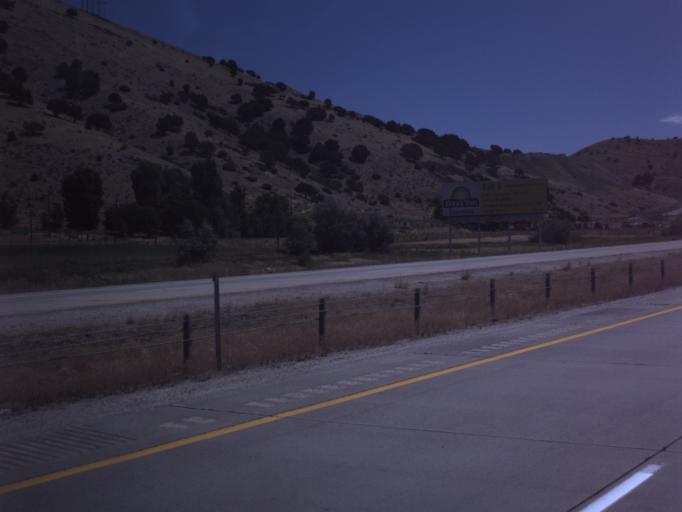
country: US
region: Utah
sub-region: Morgan County
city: Morgan
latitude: 41.0440
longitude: -111.6691
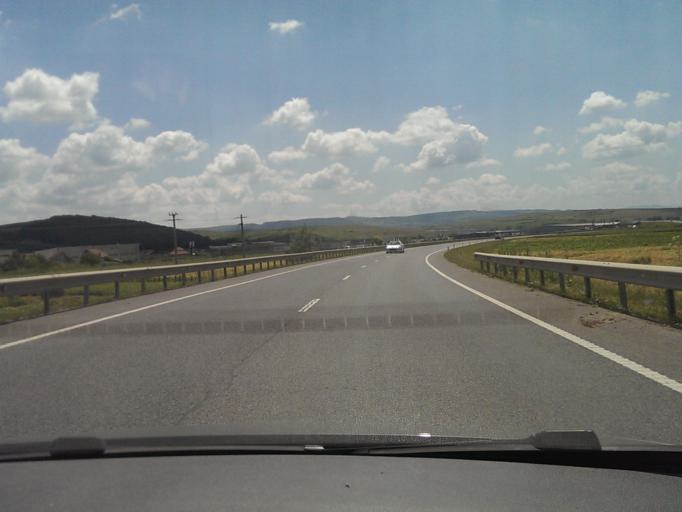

What to produce: Please copy out the lines above word for word, leaving out the pictures.

Response below:
country: US
region: Utah
sub-region: Morgan County
city: Morgan
latitude: 41.0440
longitude: -111.6691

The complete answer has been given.